[Start of section]
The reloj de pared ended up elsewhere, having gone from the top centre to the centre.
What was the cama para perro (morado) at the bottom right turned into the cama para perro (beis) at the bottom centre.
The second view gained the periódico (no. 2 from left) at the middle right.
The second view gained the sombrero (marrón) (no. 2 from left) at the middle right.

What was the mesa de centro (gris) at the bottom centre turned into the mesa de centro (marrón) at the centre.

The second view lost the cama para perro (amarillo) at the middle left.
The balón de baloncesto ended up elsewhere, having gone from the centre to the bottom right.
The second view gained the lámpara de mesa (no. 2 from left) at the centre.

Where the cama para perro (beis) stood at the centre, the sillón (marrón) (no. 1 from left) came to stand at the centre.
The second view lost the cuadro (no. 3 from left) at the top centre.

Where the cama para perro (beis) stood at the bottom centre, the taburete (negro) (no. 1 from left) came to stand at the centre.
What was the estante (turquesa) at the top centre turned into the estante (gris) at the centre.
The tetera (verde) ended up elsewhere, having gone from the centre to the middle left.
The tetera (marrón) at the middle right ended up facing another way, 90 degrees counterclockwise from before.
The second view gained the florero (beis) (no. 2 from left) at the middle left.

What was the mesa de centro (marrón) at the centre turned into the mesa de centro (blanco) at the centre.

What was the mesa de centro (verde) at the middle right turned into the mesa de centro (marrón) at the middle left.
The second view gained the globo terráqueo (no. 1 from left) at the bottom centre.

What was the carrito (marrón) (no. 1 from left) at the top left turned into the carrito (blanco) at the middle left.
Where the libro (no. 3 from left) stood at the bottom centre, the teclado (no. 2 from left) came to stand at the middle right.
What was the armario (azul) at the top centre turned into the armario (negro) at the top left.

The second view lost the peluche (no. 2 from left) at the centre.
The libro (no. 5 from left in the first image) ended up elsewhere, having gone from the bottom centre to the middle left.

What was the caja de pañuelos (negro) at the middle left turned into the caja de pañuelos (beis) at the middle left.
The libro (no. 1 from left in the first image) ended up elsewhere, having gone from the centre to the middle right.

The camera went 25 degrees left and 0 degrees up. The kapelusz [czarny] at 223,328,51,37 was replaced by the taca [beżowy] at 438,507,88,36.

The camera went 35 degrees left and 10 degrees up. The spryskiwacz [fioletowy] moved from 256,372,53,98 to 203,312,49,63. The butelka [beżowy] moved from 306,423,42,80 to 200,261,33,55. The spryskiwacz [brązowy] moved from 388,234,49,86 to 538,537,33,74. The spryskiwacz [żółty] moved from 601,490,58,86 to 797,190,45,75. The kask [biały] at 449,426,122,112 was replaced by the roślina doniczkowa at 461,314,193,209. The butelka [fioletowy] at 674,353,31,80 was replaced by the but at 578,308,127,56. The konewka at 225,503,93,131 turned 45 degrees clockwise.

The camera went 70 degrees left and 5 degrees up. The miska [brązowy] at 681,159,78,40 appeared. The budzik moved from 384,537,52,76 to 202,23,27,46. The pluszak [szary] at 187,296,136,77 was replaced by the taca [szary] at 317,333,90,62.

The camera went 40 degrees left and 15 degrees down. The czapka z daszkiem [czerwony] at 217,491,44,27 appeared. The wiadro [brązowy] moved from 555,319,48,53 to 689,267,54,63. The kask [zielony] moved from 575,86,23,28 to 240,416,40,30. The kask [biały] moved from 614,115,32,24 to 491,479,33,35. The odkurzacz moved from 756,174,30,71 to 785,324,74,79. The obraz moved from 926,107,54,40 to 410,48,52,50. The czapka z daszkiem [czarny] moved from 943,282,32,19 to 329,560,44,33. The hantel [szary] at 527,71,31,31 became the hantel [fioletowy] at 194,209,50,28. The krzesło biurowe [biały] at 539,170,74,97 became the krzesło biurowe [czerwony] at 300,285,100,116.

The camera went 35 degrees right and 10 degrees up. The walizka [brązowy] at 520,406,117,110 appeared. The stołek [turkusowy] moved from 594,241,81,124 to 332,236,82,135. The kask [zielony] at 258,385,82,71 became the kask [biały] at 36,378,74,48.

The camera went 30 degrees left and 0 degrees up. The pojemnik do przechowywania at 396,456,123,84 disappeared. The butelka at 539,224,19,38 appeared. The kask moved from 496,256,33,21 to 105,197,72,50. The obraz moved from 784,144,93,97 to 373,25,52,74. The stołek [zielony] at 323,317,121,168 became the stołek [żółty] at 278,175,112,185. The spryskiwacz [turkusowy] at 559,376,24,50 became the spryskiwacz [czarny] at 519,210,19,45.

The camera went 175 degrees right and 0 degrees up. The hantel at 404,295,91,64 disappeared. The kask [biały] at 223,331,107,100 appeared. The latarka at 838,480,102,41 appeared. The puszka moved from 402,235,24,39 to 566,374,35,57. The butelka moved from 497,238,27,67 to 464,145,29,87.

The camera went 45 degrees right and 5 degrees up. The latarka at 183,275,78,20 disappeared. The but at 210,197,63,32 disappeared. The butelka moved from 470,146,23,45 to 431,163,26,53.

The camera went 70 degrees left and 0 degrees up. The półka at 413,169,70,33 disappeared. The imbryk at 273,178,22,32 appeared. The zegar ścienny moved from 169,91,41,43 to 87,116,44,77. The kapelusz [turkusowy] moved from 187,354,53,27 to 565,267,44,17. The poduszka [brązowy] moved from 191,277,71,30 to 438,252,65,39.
[End of section]
◆ Problem ◆
Once you find the line with "The tetera (verde)" in the entries above, output it and each line after it up to and including the line with "The second view gained the florero", and nothing else.

◆ Solution to the exercise ◆
The tetera (verde) ended up elsewhere, having gone from the centre to the middle left.
The tetera (marrón) at the middle right ended up facing another way, 90 degrees counterclockwise from before.
The second view gained the florero (beis) (no. 2 from left) at the middle left.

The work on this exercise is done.